** start of Dataset rows **

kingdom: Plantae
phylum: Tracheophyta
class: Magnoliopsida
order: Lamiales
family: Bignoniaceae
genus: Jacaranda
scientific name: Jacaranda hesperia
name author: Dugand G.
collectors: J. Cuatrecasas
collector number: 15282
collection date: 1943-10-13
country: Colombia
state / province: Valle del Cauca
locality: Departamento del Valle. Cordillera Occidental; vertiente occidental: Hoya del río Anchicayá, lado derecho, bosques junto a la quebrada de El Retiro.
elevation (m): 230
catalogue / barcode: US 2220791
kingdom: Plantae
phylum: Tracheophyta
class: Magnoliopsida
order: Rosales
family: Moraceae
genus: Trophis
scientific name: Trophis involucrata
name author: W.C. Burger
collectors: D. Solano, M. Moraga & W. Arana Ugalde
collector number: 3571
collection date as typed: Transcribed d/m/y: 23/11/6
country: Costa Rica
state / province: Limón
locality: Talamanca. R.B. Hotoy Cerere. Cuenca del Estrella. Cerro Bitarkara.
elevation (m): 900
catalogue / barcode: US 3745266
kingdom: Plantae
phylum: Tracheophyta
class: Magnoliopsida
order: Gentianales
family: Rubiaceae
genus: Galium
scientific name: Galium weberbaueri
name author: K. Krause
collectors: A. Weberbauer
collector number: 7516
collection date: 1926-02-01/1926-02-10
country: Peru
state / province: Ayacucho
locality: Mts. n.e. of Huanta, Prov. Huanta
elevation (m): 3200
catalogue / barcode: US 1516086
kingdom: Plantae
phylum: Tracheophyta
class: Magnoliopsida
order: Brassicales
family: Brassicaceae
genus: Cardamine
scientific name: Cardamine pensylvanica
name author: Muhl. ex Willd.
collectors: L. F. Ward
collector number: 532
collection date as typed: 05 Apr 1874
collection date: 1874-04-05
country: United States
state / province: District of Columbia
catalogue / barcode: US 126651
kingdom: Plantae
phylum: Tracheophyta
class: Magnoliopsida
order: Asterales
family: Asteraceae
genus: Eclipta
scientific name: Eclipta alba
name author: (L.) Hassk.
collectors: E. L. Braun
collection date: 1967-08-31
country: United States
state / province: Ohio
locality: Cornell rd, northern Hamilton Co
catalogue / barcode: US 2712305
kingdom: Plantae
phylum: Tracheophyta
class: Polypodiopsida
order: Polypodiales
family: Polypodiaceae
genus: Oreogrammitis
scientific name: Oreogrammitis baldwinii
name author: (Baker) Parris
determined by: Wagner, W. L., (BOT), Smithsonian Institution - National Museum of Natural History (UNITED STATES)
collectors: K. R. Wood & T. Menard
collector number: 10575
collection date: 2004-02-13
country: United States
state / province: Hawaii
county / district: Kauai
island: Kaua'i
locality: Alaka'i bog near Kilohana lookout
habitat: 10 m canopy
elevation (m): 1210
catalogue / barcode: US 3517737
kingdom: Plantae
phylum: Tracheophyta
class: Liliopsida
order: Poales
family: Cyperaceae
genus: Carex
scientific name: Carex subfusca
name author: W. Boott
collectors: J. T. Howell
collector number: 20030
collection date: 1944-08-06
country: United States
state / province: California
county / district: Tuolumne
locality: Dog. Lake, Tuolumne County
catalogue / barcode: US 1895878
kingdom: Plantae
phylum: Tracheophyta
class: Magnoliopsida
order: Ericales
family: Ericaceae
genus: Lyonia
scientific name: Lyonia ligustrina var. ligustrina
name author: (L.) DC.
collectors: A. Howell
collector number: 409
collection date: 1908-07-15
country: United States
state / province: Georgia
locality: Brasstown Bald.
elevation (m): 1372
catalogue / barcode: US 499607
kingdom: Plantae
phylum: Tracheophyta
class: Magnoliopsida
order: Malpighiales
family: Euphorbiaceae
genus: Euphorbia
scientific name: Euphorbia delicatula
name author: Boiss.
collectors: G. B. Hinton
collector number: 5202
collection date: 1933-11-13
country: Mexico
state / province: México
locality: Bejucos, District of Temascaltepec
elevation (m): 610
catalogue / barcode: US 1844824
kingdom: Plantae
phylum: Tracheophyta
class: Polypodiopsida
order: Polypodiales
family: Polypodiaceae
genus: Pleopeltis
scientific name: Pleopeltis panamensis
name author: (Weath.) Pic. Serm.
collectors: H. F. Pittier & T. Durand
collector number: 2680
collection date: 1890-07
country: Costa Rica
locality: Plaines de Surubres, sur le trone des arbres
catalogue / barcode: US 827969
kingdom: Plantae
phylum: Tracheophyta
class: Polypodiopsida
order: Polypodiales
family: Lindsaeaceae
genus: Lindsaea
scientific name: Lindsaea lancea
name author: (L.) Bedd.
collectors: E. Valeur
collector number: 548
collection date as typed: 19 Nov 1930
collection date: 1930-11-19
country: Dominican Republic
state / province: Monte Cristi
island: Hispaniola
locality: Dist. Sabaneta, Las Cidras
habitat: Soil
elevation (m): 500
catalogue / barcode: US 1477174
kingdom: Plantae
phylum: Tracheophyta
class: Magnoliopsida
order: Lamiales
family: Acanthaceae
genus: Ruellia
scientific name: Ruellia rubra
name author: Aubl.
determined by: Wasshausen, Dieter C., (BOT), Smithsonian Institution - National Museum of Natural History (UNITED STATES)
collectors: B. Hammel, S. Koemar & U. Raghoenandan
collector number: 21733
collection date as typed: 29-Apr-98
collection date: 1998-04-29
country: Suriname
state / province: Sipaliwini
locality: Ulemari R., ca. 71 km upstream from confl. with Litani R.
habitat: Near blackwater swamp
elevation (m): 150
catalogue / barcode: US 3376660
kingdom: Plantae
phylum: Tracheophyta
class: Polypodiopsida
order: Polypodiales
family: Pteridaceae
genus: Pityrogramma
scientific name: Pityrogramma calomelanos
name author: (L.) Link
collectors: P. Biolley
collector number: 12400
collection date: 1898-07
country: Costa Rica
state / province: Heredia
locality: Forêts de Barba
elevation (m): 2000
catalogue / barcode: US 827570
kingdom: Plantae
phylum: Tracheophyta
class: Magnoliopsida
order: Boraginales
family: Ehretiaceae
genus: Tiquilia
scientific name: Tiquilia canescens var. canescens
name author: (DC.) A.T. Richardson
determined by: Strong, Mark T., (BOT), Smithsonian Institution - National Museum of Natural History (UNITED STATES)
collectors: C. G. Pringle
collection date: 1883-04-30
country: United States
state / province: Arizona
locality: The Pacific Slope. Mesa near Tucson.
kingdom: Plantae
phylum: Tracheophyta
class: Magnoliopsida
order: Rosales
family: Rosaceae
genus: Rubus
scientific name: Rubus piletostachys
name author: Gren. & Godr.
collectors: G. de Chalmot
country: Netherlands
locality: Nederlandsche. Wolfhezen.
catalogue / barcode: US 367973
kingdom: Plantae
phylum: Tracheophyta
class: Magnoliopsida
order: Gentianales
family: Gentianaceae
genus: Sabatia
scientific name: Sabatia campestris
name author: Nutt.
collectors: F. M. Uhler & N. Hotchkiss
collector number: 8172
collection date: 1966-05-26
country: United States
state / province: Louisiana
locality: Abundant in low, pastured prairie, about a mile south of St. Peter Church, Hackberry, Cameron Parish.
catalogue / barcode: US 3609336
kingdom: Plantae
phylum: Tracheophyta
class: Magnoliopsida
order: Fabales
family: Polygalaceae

** end of Dataset rows **

Rename "locality" to "collection site" everywhere it appears in the data above and give the full data again with nothing else changed.

◆ **Answer**
kingdom: Plantae
phylum: Tracheophyta
class: Magnoliopsida
order: Lamiales
family: Bignoniaceae
genus: Jacaranda
scientific name: Jacaranda hesperia
name author: Dugand G.
collectors: J. Cuatrecasas
collector number: 15282
collection date: 1943-10-13
country: Colombia
state / province: Valle del Cauca
collection site: Departamento del Valle. Cordillera Occidental; vertiente occidental: Hoya del río Anchicayá, lado derecho, bosques junto a la quebrada de El Retiro.
elevation (m): 230
catalogue / barcode: US 2220791
kingdom: Plantae
phylum: Tracheophyta
class: Magnoliopsida
order: Rosales
family: Moraceae
genus: Trophis
scientific name: Trophis involucrata
name author: W.C. Burger
collectors: D. Solano, M. Moraga & W. Arana Ugalde
collector number: 3571
collection date as typed: Transcribed d/m/y: 23/11/6
country: Costa Rica
state / province: Limón
collection site: Talamanca. R.B. Hotoy Cerere. Cuenca del Estrella. Cerro Bitarkara.
elevation (m): 900
catalogue / barcode: US 3745266
kingdom: Plantae
phylum: Tracheophyta
class: Magnoliopsida
order: Gentianales
family: Rubiaceae
genus: Galium
scientific name: Galium weberbaueri
name author: K. Krause
collectors: A. Weberbauer
collector number: 7516
collection date: 1926-02-01/1926-02-10
country: Peru
state / province: Ayacucho
collection site: Mts. n.e. of Huanta, Prov. Huanta
elevation (m): 3200
catalogue / barcode: US 1516086
kingdom: Plantae
phylum: Tracheophyta
class: Magnoliopsida
order: Brassicales
family: Brassicaceae
genus: Cardamine
scientific name: Cardamine pensylvanica
name author: Muhl. ex Willd.
collectors: L. F. Ward
collector number: 532
collection date as typed: 05 Apr 1874
collection date: 1874-04-05
country: United States
state / province: District of Columbia
catalogue / barcode: US 126651
kingdom: Plantae
phylum: Tracheophyta
class: Magnoliopsida
order: Asterales
family: Asteraceae
genus: Eclipta
scientific name: Eclipta alba
name author: (L.) Hassk.
collectors: E. L. Braun
collection date: 1967-08-31
country: United States
state / province: Ohio
collection site: Cornell rd, northern Hamilton Co
catalogue / barcode: US 2712305
kingdom: Plantae
phylum: Tracheophyta
class: Polypodiopsida
order: Polypodiales
family: Polypodiaceae
genus: Oreogrammitis
scientific name: Oreogrammitis baldwinii
name author: (Baker) Parris
determined by: Wagner, W. L., (BOT), Smithsonian Institution - National Museum of Natural History (UNITED STATES)
collectors: K. R. Wood & T. Menard
collector number: 10575
collection date: 2004-02-13
country: United States
state / province: Hawaii
county / district: Kauai
island: Kaua'i
collection site: Alaka'i bog near Kilohana lookout
habitat: 10 m canopy
elevation (m): 1210
catalogue / barcode: US 3517737
kingdom: Plantae
phylum: Tracheophyta
class: Liliopsida
order: Poales
family: Cyperaceae
genus: Carex
scientific name: Carex subfusca
name author: W. Boott
collectors: J. T. Howell
collector number: 20030
collection date: 1944-08-06
country: United States
state / province: California
county / district: Tuolumne
collection site: Dog. Lake, Tuolumne County
catalogue / barcode: US 1895878
kingdom: Plantae
phylum: Tracheophyta
class: Magnoliopsida
order: Ericales
family: Ericaceae
genus: Lyonia
scientific name: Lyonia ligustrina var. ligustrina
name author: (L.) DC.
collectors: A. Howell
collector number: 409
collection date: 1908-07-15
country: United States
state / province: Georgia
collection site: Brasstown Bald.
elevation (m): 1372
catalogue / barcode: US 499607
kingdom: Plantae
phylum: Tracheophyta
class: Magnoliopsida
order: Malpighiales
family: Euphorbiaceae
genus: Euphorbia
scientific name: Euphorbia delicatula
name author: Boiss.
collectors: G. B. Hinton
collector number: 5202
collection date: 1933-11-13
country: Mexico
state / province: México
collection site: Bejucos, District of Temascaltepec
elevation (m): 610
catalogue / barcode: US 1844824
kingdom: Plantae
phylum: Tracheophyta
class: Polypodiopsida
order: Polypodiales
family: Polypodiaceae
genus: Pleopeltis
scientific name: Pleopeltis panamensis
name author: (Weath.) Pic. Serm.
collectors: H. F. Pittier & T. Durand
collector number: 2680
collection date: 1890-07
country: Costa Rica
collection site: Plaines de Surubres, sur le trone des arbres
catalogue / barcode: US 827969
kingdom: Plantae
phylum: Tracheophyta
class: Polypodiopsida
order: Polypodiales
family: Lindsaeaceae
genus: Lindsaea
scientific name: Lindsaea lancea
name author: (L.) Bedd.
collectors: E. Valeur
collector number: 548
collection date as typed: 19 Nov 1930
collection date: 1930-11-19
country: Dominican Republic
state / province: Monte Cristi
island: Hispaniola
collection site: Dist. Sabaneta, Las Cidras
habitat: Soil
elevation (m): 500
catalogue / barcode: US 1477174
kingdom: Plantae
phylum: Tracheophyta
class: Magnoliopsida
order: Lamiales
family: Acanthaceae
genus: Ruellia
scientific name: Ruellia rubra
name author: Aubl.
determined by: Wasshausen, Dieter C., (BOT), Smithsonian Institution - National Museum of Natural History (UNITED STATES)
collectors: B. Hammel, S. Koemar & U. Raghoenandan
collector number: 21733
collection date as typed: 29-Apr-98
collection date: 1998-04-29
country: Suriname
state / province: Sipaliwini
collection site: Ulemari R., ca. 71 km upstream from confl. with Litani R.
habitat: Near blackwater swamp
elevation (m): 150
catalogue / barcode: US 3376660
kingdom: Plantae
phylum: Tracheophyta
class: Polypodiopsida
order: Polypodiales
family: Pteridaceae
genus: Pityrogramma
scientific name: Pityrogramma calomelanos
name author: (L.) Link
collectors: P. Biolley
collector number: 12400
collection date: 1898-07
country: Costa Rica
state / province: Heredia
collection site: Forêts de Barba
elevation (m): 2000
catalogue / barcode: US 827570
kingdom: Plantae
phylum: Tracheophyta
class: Magnoliopsida
order: Boraginales
family: Ehretiaceae
genus: Tiquilia
scientific name: Tiquilia canescens var. canescens
name author: (DC.) A.T. Richardson
determined by: Strong, Mark T., (BOT), Smithsonian Institution - National Museum of Natural History (UNITED STATES)
collectors: C. G. Pringle
collection date: 1883-04-30
country: United States
state / province: Arizona
collection site: The Pacific Slope. Mesa near Tucson.
kingdom: Plantae
phylum: Tracheophyta
class: Magnoliopsida
order: Rosales
family: Rosaceae
genus: Rubus
scientific name: Rubus piletostachys
name author: Gren. & Godr.
collectors: G. de Chalmot
country: Netherlands
collection site: Nederlandsche. Wolfhezen.
catalogue / barcode: US 367973
kingdom: Plantae
phylum: Tracheophyta
class: Magnoliopsida
order: Gentianales
family: Gentianaceae
genus: Sabatia
scientific name: Sabatia campestris
name author: Nutt.
collectors: F. M. Uhler & N. Hotchkiss
collector number: 8172
collection date: 1966-05-26
country: United States
state / province: Louisiana
collection site: Abundant in low, pastured prairie, about a mile south of St. Peter Church, Hackberry, Cameron Parish.
catalogue / barcode: US 3609336
kingdom: Plantae
phylum: Tracheophyta
class: Magnoliopsida
order: Fabales
family: Polygalaceae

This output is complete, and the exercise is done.